After the war, in between jobs, when he’d be living at or visiting Uncle Kent’s we’d go set-hook fishing down on the creek.  We’d leave the house about an hour or so before sunset and get on down to the creek and get us some poles cut and baited up and set out by dark.  Then we’d build a big fire and sit around and listen with rapturous admiration as Charlie would tell about his wartime and other conquests.

He never has been one to operate with much finesse.  If we’d run out of bait, he’d start moving and tearing apart logs and rotten trees like a mad man, looking for worms and grubs and lizards or whatever.

Sloughs didn’t slow him down a bit.  He’d plow right through without a moment’s hesitation, while James and I would kind of lag back a little, correctly assuming that Charlie would be happy to do most of the dirty work and that he wouldn’t mind at all being soaked and smeared with stagnant water and slime right up to his Adam’s apple.  He thrived on it.

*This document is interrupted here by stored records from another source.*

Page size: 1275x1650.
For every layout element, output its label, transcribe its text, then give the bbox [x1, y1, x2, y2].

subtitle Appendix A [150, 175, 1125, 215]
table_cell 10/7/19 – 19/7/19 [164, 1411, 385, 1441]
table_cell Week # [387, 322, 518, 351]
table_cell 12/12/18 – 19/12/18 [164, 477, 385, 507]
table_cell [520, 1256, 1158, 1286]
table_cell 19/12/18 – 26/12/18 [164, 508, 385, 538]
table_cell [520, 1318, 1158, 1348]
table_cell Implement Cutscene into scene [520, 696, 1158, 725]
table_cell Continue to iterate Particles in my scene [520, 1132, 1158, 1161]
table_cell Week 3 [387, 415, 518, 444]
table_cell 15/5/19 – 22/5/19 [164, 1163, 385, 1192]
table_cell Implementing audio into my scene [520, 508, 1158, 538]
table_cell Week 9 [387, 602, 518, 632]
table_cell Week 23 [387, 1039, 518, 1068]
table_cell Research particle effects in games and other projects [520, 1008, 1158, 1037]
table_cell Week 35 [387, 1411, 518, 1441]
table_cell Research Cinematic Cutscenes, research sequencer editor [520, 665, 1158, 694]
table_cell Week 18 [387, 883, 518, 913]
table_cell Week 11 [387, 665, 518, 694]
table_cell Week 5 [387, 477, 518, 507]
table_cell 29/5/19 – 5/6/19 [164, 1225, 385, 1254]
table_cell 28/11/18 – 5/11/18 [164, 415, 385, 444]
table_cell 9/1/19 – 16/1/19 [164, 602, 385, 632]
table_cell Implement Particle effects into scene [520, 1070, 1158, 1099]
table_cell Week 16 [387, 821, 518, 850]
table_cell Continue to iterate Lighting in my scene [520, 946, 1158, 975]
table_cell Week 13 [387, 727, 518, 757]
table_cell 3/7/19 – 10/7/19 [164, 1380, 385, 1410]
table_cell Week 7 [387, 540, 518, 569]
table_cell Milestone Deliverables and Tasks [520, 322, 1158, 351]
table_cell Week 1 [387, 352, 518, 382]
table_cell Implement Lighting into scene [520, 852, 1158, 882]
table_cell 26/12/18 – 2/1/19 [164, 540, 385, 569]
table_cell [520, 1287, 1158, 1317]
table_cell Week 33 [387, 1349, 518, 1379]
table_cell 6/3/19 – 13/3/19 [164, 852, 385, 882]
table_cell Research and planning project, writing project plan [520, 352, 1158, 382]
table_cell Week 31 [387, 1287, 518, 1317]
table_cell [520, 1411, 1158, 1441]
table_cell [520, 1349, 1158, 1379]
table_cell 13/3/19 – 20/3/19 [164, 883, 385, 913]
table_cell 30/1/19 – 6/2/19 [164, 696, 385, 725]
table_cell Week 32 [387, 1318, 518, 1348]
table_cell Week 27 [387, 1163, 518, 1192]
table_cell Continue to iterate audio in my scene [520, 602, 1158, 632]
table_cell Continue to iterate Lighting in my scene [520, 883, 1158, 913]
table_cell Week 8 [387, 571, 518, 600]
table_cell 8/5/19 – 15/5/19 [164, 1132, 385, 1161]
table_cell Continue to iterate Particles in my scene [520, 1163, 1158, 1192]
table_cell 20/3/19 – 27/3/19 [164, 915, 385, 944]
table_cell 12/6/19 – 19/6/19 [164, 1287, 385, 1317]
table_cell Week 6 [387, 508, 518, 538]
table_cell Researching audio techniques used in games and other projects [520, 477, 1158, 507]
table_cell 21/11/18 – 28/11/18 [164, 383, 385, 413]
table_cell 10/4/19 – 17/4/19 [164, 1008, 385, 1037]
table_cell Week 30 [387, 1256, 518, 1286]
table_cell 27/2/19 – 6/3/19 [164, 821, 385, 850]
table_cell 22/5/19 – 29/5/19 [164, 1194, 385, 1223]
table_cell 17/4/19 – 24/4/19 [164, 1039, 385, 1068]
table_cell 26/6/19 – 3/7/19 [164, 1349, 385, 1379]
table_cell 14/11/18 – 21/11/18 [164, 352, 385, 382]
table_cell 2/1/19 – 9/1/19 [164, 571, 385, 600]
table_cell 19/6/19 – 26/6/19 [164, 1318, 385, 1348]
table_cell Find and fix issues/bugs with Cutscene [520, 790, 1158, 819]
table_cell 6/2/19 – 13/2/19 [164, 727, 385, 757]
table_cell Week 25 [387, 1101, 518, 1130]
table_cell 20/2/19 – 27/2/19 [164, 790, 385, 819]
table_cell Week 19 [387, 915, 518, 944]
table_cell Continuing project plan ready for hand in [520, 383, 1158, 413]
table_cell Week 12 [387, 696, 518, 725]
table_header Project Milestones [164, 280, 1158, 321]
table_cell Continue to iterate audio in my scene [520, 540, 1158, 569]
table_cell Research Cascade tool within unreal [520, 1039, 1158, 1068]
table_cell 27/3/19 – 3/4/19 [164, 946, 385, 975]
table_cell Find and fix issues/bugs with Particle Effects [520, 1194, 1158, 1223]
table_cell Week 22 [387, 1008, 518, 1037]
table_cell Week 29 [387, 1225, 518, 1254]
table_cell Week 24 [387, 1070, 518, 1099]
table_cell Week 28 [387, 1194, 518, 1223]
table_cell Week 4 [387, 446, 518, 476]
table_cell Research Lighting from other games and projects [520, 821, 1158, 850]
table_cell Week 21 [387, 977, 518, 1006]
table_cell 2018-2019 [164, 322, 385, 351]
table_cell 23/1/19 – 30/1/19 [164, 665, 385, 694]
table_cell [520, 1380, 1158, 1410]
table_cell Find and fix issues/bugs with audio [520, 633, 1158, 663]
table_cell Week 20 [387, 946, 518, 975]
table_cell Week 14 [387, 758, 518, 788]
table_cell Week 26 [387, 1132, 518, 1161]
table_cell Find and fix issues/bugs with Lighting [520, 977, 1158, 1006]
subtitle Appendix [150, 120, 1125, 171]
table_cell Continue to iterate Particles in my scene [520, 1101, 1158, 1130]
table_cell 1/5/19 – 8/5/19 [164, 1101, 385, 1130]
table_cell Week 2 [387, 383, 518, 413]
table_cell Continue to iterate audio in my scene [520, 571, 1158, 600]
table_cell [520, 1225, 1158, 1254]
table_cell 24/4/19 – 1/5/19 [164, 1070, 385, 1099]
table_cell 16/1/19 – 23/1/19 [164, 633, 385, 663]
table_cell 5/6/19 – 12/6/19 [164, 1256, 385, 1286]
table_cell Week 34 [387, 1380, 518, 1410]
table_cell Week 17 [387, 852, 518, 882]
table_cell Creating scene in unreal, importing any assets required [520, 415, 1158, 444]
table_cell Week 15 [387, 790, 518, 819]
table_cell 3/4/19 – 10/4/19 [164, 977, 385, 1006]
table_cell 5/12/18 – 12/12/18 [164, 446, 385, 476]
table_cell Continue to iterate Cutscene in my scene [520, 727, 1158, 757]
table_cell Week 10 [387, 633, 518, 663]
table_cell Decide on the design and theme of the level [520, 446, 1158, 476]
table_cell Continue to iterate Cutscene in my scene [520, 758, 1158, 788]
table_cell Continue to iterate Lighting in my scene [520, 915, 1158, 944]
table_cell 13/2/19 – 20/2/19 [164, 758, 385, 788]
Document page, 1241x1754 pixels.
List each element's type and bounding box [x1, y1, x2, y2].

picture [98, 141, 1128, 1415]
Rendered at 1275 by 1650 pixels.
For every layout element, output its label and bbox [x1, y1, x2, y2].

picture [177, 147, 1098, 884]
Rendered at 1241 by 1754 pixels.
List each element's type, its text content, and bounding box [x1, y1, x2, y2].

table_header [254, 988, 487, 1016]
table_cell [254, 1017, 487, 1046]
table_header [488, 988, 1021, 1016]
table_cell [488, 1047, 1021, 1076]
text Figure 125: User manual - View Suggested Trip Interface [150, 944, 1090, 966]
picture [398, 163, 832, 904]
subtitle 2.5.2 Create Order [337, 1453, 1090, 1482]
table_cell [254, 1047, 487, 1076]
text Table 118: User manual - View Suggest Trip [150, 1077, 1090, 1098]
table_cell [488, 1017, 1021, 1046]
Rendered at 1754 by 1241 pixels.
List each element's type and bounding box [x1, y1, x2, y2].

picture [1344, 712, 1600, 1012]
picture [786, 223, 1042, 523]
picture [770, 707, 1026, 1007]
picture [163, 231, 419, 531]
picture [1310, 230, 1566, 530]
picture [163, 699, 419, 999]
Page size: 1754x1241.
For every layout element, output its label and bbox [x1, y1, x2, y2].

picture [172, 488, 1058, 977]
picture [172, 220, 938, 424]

We got to talking about the times we’ve been hunting, and going hunting with Charlie is unlike going hunting with anybody else you ever heard of.  Back before I got sort of chicken-hearted about shooting squirrels–it’s these lovable little town squirrels I think–we used to go out whenever we got the chance and try to tree a few.  A bunch of family dogs would be along, and Charlie would go bulldozing through briars and undergrowth that would stop a light tank, and we’d still occasionally find some squirrels.

We always talk about the time we had two up one tree.  He was yelling at me to shoot it: “No! You’re shooting too low.  Shoot it! Shoot it!” It developed that I was shooting at –and killed–a completely different squirrel from the one he was looking at.

Then there was the time he put his pipe in his coat pocket while he was concentrating on shooting–and forgot it, and caught on fire several minutes later.

And best of all, the time he got all flustered and –in his haste to get reloaded after missing a shot or two–loaded up his shotgun with a Vicks inhaler.  The gauge was about right but it didn’t shoot very well. After it snapped and Charlie cussed a while, James finally regained enough composure to ask from the ground, where he had collapsed in a fit of laughter, “What were you planning to shoot him for?  Pneumonia?”

This time, Charlie, Jack and I had a nice uneventful little hunt.  Naw, we didn’t kill anything, but it was good to get together again for a while.